The tool will display a parse error message describing the problem. The browser's DOMParser is strict about XML validity — unlike HTML, XML requires every tag to be closed, attributes to be quoted, and the document to have a single root element. The error message will help you locate the issue quickly.

XML is a strict, case-sensitive markup language where every element must be properly closed and nested. HTML has much more lenient parsing rules. Because XML is stricter, an XML beautifier can always produce a structurally guaranteed output — there is no ambiguity in how elements relate to each other.

Yes, up to a few megabytes in modern browsers. For very large files (10 MB+), browser performance may degrade. In those cases, consider using a CLI tool: xmllint --format file.xml (Linux/Mac) or python -c "import xml.dom.minidom, sys; print(xml.dom.minidom.parse(sys.argv[1]).toprettyxml())" file.xml.

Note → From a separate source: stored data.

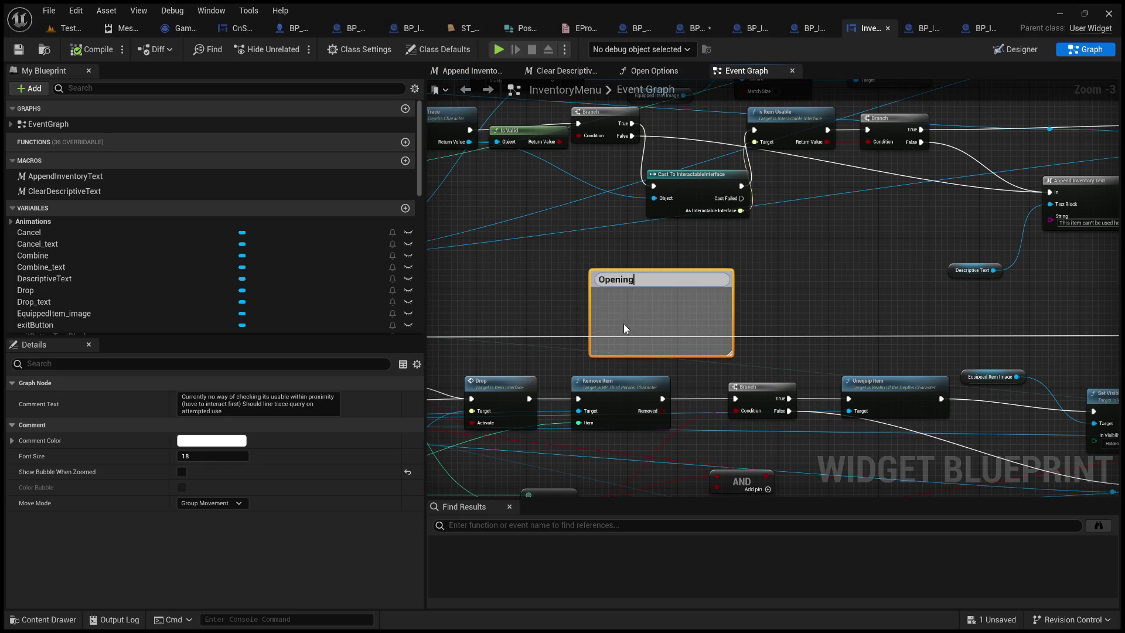
text( inventory should)
text( close)
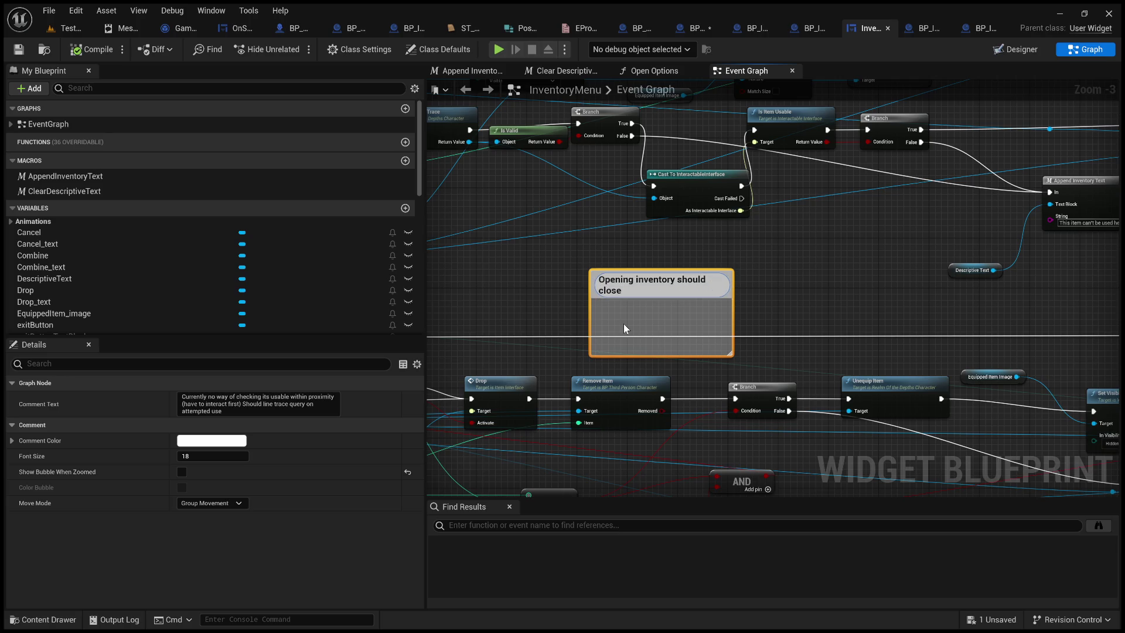
text( all current interactions)
click(834, 244)
click(18, 51)
click(68, 29)
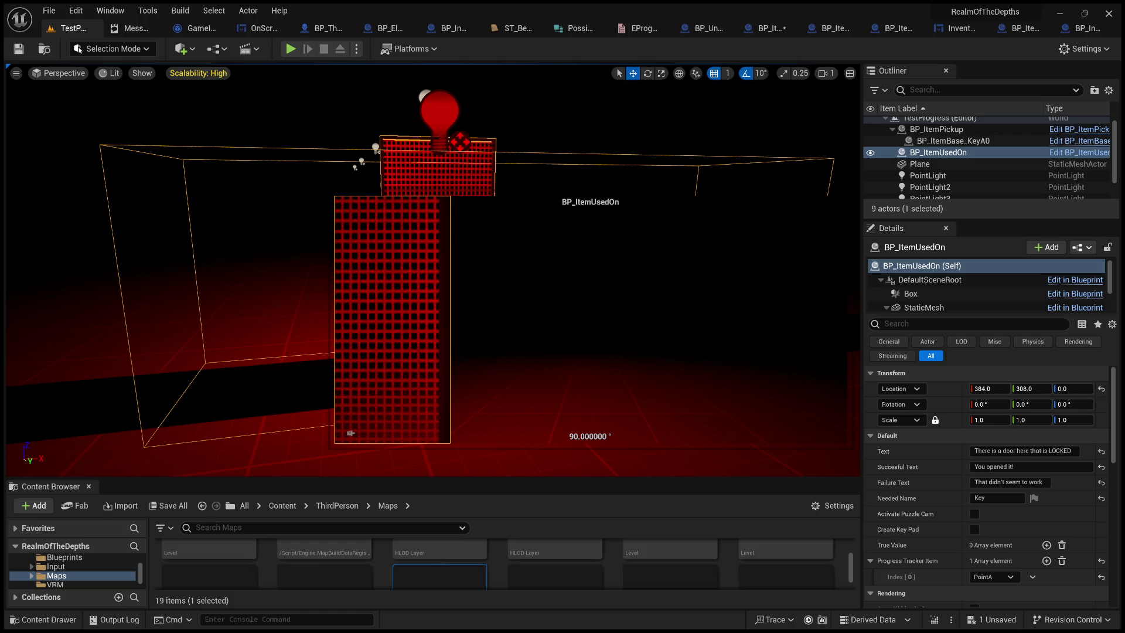
Playtest: pick up the key, use it from the Tab inventory to open the red door, then eject.
key(alt+p)
key(w)
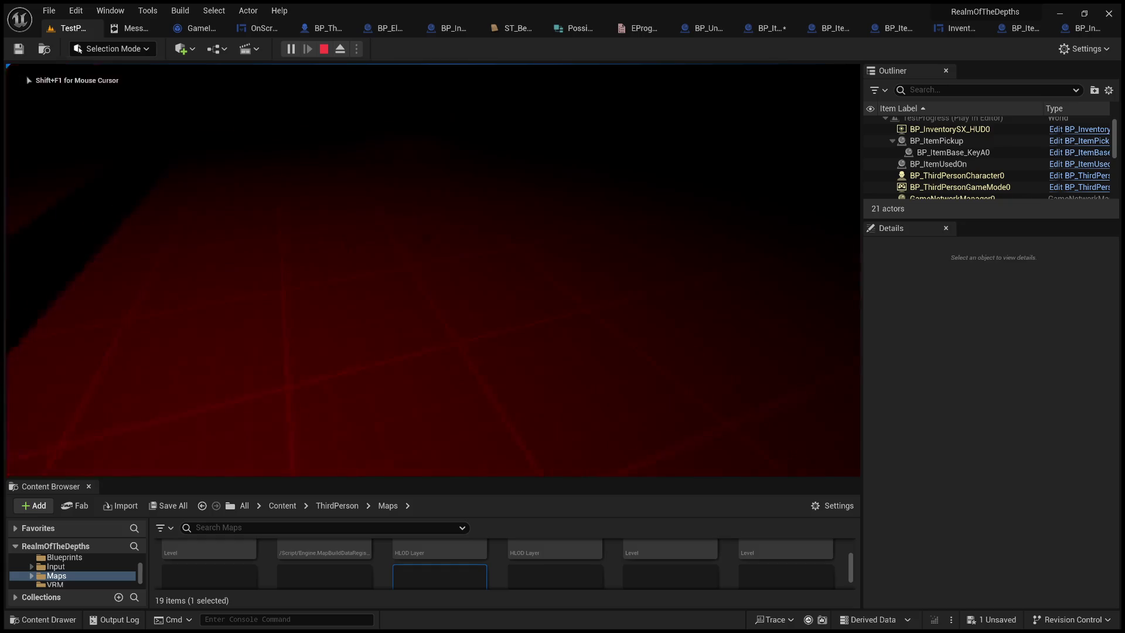
key(e)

Yes. The browser's DOMParser fully supports XML namespaces (e.g. xmlns: declarations, prefixed elements like <soap:Envelope>). Namespaces are preserved exactly as-is in the formatted output.

Yes. SVG files are valid XML documents. Paste the SVG code directly into the input panel and it will be formatted just like any other XML. This is useful for editing SVG output from design tools like Figma, Inkscape, or Illustrator.

Yes. XML comments (<!-- ... -->) and CDATA sections (<![CDATA[ ... ]]>) are preserved in the formatted output. They are also visually distinguished in the syntax highlighting.